Saling berkunjung inilah, menurutnya yang harus didorong. Namun, dia menyatakan Mbak Ita telah menunjukkan upaya untuk mengarah Kota Semarang terbebas dari intoleran. "Kami sebagai pegiat toleransi berharap bisa zero intoleran," katanya.
Dia mengambil peristiwa lain ihwal intoleran yang pernah terjadi di Kota Semarang. Misalnya pendirian Gereja Baptis Indonesia (GBI) di Jalan Malangsari, Tlogosari, Pedurungan bisa dibangun setelah 20 tahun lebih adanya penolakan.

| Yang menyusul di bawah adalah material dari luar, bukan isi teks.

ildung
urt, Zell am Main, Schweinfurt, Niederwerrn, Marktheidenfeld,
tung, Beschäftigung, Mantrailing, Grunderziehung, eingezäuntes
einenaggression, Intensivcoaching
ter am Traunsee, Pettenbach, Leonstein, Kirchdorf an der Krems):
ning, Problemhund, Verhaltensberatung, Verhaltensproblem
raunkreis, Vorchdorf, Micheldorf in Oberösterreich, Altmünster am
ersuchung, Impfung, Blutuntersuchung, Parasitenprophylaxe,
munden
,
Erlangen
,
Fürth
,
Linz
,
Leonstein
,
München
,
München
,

"Kami, kawan-kawan lintas iman dan agama juga mendampingi gereja itu dibangun dengan baik sampai sekarang bisa digunakan. Perhatian Pemkot Semarang sampai sekarang juga terus ada," ujarnya.
Kemudian pula, ketika umat Syiah menyelenggarakan Asyura mendapat gangguan dalam perayaannya. Pihaknya bersama pemerintah juga melakukan pendampingan. "Bahkan kawan-kawan lintas agama datang merayakan. Saya kira Setara Institute memotretnya seperti itu," ujarnya.
Sebelumnya diberitakan, Kota Semarang kembali melanjutkan tren positif dalam pemajuan toleransi. Ibu Kota Jawa Tengah (Jateng) tersebut menempati peringkat kelima Indeks Kota Toleran (IKT) 2023 dengan skor 6,230 yang digelar Setara Institute.
Angka tersebut menunjukkan peningkatan dibanding 2022 silam dengan skor 5,783 yang menempati posisi ketujuh. Pencapaian Kota Semarang terbilang progresif, sebab pada 2021 masih di angka 12 dari 91 kota di seluruh Indonesia.